Enquanto os opiáceos podem ser prejudiciais e viciantes, como a crise atual demonstra nos EUA, o fato de que uma substância pode ser perigosa não é uma razão suficiente para impor restrições extremas ao seu uso clínico. Os riscos são justificados quando os benefícios esperados compensam claramente os danos esperados. As 

autoridades do mundo em desenvolvimento estão tomando uma opção para impor o que a OMS chama de ” regulamentos excessivamente restritivos ” sobre a morfina e outros medicamentos paliativos essenciais. Um baixo ou nenhum acesso não é justificado no âmbito médico ou moral.

Projetar um sistema que ofereça acesso adequado à morfina sem prescrição excessiva ou deixar vazamento de drogas no mercado negro é uma tarefa delicada, mas não impossível. A Comissão Lancet chama a atenção para o estado indiano de Kerala, onde os voluntários treinados estão no centro dos cuidados paliativos da comunidade, apoiados pela colaboração internacional com a OMS, pesquisadores universitários e organizações não governamentais. Não há incentivos para prescrever demais ou evidências de desvio de opioides.

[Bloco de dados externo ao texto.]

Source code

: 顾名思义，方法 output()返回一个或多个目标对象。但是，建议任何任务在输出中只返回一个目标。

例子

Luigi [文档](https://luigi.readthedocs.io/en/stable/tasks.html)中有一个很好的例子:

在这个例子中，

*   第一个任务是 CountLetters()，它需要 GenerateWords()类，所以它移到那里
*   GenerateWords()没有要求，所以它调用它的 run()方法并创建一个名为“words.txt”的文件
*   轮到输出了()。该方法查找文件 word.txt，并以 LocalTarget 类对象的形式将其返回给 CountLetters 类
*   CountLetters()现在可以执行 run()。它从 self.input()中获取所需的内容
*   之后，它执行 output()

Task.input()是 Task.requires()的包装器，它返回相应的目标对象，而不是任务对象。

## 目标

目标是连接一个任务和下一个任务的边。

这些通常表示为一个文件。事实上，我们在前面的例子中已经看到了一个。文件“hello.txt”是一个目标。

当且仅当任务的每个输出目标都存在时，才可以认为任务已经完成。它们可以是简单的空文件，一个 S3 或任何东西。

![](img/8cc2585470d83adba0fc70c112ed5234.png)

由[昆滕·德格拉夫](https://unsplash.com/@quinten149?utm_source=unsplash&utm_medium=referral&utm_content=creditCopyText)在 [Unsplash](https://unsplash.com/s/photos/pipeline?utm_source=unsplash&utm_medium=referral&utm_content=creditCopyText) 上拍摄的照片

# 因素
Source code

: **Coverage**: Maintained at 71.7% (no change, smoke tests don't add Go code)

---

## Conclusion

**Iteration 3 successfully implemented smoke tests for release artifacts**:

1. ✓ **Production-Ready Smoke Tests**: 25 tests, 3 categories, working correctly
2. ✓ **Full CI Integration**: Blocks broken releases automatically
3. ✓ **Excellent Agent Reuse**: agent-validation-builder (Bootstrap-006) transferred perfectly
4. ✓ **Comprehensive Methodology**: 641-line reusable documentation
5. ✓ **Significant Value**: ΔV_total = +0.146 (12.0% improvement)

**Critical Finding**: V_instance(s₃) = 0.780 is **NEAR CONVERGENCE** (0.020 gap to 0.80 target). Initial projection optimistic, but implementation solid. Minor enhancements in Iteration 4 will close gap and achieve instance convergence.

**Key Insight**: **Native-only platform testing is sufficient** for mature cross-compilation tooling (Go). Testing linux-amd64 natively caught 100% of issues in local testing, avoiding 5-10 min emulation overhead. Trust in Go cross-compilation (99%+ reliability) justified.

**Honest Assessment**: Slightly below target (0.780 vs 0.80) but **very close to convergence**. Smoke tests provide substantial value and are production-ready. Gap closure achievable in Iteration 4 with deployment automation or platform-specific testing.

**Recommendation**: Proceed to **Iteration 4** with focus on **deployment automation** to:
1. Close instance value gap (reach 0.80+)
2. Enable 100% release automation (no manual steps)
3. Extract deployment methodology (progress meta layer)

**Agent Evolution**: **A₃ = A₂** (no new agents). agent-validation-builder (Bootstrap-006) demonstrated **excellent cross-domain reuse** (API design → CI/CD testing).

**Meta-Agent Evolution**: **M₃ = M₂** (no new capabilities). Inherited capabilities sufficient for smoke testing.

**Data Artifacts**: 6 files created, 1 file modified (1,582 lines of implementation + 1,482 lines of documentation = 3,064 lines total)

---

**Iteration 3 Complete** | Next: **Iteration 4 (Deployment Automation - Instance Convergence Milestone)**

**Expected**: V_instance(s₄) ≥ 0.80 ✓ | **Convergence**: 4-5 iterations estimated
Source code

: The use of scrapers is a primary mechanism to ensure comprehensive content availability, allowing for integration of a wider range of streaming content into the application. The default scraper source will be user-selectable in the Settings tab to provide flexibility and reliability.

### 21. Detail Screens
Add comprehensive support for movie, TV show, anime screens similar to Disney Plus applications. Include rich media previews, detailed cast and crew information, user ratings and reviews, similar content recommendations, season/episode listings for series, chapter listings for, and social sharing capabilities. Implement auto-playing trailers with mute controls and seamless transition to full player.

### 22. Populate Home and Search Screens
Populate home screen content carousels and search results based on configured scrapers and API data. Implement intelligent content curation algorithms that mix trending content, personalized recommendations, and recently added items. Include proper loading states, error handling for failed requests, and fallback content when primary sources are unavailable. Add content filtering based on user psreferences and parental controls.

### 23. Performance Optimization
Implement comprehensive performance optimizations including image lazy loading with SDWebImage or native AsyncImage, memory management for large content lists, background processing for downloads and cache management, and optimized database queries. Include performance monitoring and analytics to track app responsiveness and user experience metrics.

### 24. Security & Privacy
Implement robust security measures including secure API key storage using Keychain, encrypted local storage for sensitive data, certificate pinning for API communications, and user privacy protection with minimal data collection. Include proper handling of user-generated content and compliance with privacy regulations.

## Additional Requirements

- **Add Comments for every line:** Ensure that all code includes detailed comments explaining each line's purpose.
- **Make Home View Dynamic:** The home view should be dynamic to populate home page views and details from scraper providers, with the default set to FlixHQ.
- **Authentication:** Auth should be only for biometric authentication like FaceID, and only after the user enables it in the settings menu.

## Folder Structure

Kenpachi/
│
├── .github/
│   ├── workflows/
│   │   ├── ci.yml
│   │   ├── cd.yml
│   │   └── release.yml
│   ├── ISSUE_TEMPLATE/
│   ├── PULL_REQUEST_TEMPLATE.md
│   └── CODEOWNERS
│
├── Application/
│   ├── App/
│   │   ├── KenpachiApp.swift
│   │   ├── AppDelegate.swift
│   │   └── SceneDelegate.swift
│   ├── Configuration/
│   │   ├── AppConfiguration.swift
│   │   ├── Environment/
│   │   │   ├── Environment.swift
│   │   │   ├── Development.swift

De acordo com a Comissão, outro modelo digno de estudo é um hospício administrado por uma ONG no Uganda que fornece morfina oral ao sistema nacional de saúde pública.

Não há dúvida sobre a loucura da paliação de analgésicos de Laura Plummer: sua experiência em uma prisão egípcia será uma tragédia pessoal. Mas se sua versão é verdadeira, ela também é vítima de restrições excessivamente estritas aos opióides que impediram o namorado de obter tramadol legalmente.

O caso de Plummer ressalta um grande infortúnio: que, devido à opiofobia, os governos de tantos países em desenvolvimento negam aos cidadãos o alívio efetivo da dor. Não é meramente nega; nas palavras da Comissão de The Lancet , também é “uma falha médica, saúde pública e moral, e uma paródia de justiça.”